Now it’s time to wait. Different types of beer call for the ferment to happen at specific temperatures; lagers need to be fermented cold (13 C or lower), while ales are best done warmer (19 C). In the winter this basically just means finding a cool dark place to stick the fermentor and letting it go. The more control you have over keeping the temperature steady, the better the beer will turn out.
In a day or so you’ll start seeing bubbling in the airlock. In two days the bubbling will be furious and you’ll notice a slight smell if you get close to the airlock. It’s not a bad smell at all, like a rising bread but sweeter. After three or four days the bubbling will slow down and eventually stop completely.

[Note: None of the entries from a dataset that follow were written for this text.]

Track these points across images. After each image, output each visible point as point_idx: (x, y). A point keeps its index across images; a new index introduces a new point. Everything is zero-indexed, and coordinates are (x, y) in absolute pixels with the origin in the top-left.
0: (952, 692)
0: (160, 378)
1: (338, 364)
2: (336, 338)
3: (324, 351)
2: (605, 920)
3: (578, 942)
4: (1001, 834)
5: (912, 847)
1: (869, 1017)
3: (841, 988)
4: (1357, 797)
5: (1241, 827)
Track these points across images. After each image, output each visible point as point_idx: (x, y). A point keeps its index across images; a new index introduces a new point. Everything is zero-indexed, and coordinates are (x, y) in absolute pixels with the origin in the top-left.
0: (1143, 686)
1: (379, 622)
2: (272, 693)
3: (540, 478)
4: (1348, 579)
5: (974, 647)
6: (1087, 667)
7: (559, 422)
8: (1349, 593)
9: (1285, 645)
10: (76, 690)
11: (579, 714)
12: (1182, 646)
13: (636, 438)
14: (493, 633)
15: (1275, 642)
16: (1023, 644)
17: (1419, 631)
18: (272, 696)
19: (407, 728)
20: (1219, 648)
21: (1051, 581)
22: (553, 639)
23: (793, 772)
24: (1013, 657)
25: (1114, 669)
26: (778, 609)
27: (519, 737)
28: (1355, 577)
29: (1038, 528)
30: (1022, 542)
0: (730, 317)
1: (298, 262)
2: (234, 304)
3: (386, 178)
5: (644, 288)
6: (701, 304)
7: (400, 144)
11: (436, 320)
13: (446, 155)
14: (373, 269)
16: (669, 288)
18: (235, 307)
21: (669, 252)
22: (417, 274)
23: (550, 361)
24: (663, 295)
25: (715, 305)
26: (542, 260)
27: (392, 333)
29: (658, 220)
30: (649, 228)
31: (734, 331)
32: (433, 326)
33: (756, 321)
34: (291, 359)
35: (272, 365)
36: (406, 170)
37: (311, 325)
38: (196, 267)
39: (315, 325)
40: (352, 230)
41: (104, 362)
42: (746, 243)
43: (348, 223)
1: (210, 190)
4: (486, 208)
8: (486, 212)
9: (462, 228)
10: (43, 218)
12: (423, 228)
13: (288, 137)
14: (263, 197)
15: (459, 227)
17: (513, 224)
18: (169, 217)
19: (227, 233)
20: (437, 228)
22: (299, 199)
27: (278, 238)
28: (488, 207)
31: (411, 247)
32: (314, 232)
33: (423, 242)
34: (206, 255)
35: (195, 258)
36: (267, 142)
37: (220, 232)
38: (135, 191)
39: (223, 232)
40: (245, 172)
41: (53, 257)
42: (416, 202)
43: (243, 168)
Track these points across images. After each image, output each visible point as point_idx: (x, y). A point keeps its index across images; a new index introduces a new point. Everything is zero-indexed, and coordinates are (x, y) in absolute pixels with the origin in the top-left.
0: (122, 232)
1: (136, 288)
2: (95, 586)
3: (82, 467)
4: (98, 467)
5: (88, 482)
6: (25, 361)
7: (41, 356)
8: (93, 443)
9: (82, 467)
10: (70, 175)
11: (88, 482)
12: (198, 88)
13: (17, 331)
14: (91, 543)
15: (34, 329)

Give it another day or two once all bubbling has ceased, and you’re pretty much done your primary ferment. Take another hydrometer reading for your Final Gravity. You should have dropped to 1.010, give or take five points. (If you’re significantly higher, your yeast may not have finished doing the job. It’s time to search Google for remedies to a “stalled ferment”.) Plug the OG and FG into an ABV calculator like this one to get your final alcohol percentage. Yep, it’s that easy.
Right about now you actually have beer. Go on and have a sip. It’s not great, it still needs time to condition properly so it’s flat and yeasty, but this is when you start getting a sense of what your final beer might taste like.
Secondary Fermentation (2 weeks of waiting)
This is when you can transfer your beer from your primary fermenter to a secondary. It’s not essential to do this, you can leave your beer in the primary too.
If you decide to transfer, move your primary to a counter or raised position (it helps to raise it a day before and give the yeast a chance to settle) and stick one end of the syphon into the beer, with the other all the way to the bottom of your secondary fermenter down below.
Get the syphon going and make sure the exiting beer is under the rising surface at all times and slow down the flow if it starts bubbling or splashing. Eventually the level in the primary will get near the bottom; carefully tilt one edge up to try and get as much beer as possible, while leaving behind the yeast cake at the bottom.
If your recipe calls for dry hopping, this is when you’d add them. Tie them up in a sanitized bag if you have one, or just dump them straight in if you don’t. Either way, pop on the airlock and then let the secondary sit for a couple of weeks.
Bottling / Kegging (2hrs + 2 weeks of waiting)
At last, it’s time to move from fermentation to the final product. I don’t have the room to store a keg so I can’t tell you much about that; from what I gather it’s a darn sight easier than bottling. But bottling is more accessible because your empties pile will do fine after a bit of scrubbing.
The key is non-twist off bottles. The larger the better since you don’t have to fill as many. If you have a growler or two on hand, or any of those one litre Howe Sound swing-top bottles, they’re gold because they make capping easier.
The first step to bottling is another transfer; just like the move from primary to secondary, you want to transfer from your secondary to a bottling bucket (which can easily be the same one you used for your primary) in order to leave behind any residual yeast and hops. At this point you add some priming sugar to provide the yeast food for building up carbonation in the bottle; different types of beer call for different amounts, but the safe rule of thumb is 3/4 of a cup of dextrose is good enough for a 5 gallon batch.
From the bottling bucket, start the syphon again but clamp it off once the beer is flowing, and get a bottle under it. Open it up, fill the bottle carefully to avoid bubbling and aeration, and then cap it.
Capping requires fresh caps from the homebrew store and a special device, either a hand-held lever capper that takes a bit of elbow grease, or a sturdier bench capper that’s more expensive but more effortless and precise. Pop on the cap, seal, set the bottle aside, and keep moving down the line till you’re out of beer.
Then here comes the tricky part: you have to wait. Put the bottles in a darker place at room temperature, and give them two weeks or so for the carbonation to build up. You’ll inevitably crack and drink a few in the meantime, but the ones that are stored longer will condition more and produce better carbonation. I’ve found the trick is to have an old batch still around while you wait for the new one to finish.
And there you have it. Your own beer!
Posted on December 19th, 2010
Ben Garfinkel says:
Wow, Dave. You make me want to go brew my own! Then again, maybe I’d rather just drink yours! When do we get to sample some?
Posted on December 25th, 2010
Mark Busse says:
Holy cow. This is amazing. I can’t wait to try your beer Dave. And I’m looking forward to “Part 2”!